Imagine England beating France on French soil by 2-0 and the victorious players being carried shoulder high off the pitch by their adoring fans.  Imagine a team having an incredible run of over 300 games without defeat.  Imagine them playing in front of 53,000 spectators at Goodison Park, Everton.  Imagine having a player who was probably second only to the legendary Brazilian footballer Pele in the goal scoring tables.  And just imagine Sir Matt Busby commenting that one of the players was the best he had ever seen and if he could he would have signed them immediately for Manchester United!  None of this is make believe .... It's all true!

Formed in 1917 at Dick, Kerr & Co Ltd, a munition works in Preston, Lancashire, these very ordinary factory girls were to take the country by storm. They took on Coulthards Foundry in their first match at Preston North Ends Deepdale ground on Christmas Day. A crowd of 10,000 came to witness the start of the most phenomenal success story in the history of women's sport. Dick, Kerr Ladies notched up the first of many famous victories as their incredible success began.

By 1921 the team's popularity was at its height, they were the team that everyone wanted to see and they had been booked to play an average of two games a week all over the British Isles.  They played over 60 games of football that year while still working full time at the factory, and were watched by almost 900,000 people throughout the country. But storm clouds were gathering and by the end of the year, women's football would be seen in a very different light. The FA claimed to have received complaints about women playing football and there were those within our national game who felt increasingly threatened by the large number of spectators they were attracting.  Some were also suggesting that football was a dangerous game for females and that it could seriously affect their fertility. With all this pressure bubbling under the surface, on 5 December 1921 the FA dealt a lethal blow and banned the girls from using league grounds, effectively changing the course of women's football forever. But in spite of the prejudice of the Football Association, the Dick, Kerr Ladies went on to play over 800 games of football in this country and abroad and raised over £180,000 for charity, but that figure today would be worth in excess of £10 million!

The fighting spirit of the Dick, Kerr Ladies could not be broken and they continued to play football against all the odds.

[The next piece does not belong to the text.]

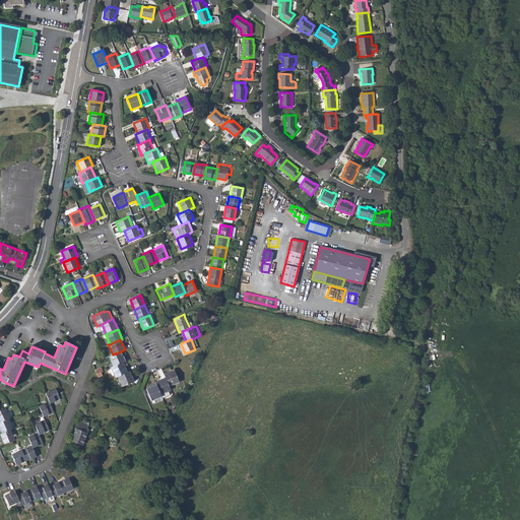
[(109,356),(114,367),(123,363),(125,362),(121,351),(113,354),(109,356)]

Their tenacity and unbreakable resolve saw them cross the Atlantic in 1922 to play a series of matches in the USA. They continued playing throughout the 1920s-1930s, and claimed to be World Champions due to their impressive playing record.  In 1937 they were challenged to this title by Edinburgh Ladies, the champions of Scotland. Amid a frenzy of press publicity the Championship of the World match took place in September of 1937 and the Dick, Kerr Ladies lived up to their claims, winning the match by 5-1.

Put on hold during World War 2, the team was reformed as soon as the hostilities were over. Training resumed and the first post war fixture took place at Glossop on Good Friday 1946.  In the mid 1950s, their long serving manager, Alfred Frankland became ill and most of the secretarial duties were taken over by Kath Latham.  Alfred Frankland died in 1957 and Kath soon took over the role and became the manager of Dick, Kerr Ladies. They played on until 1965 but were sadly forced to disband due to a lack of players. In 1966 England won the World Cup and football mania swept the country and there was no shortage of girls wanting to take up the game. But it was just too late for the Dick, Kerr Ladies. The Women's Football Association was formed in 1969 and the FA eventually recognised women's football in 1971, fifty years after they had banned it. The WFA was granted County status and administered all its own affairs until 1993 when it was disbanded as the FA took over the future development of the women's game. 

The Dick, Kerr Ladies were reunited for the first time at The Lancashire Trophy in 1992 with players not having met up in almost 40 years.  Once again the famous name of this pioneering club began to capture the imagination of the public and the years that followed would see them finally receive some of the recognition that was long overdue for them.

An immense debt of gratitude is owed to all those wonderful women who fought so courageously against all adversity, to play the game of football for its own sake.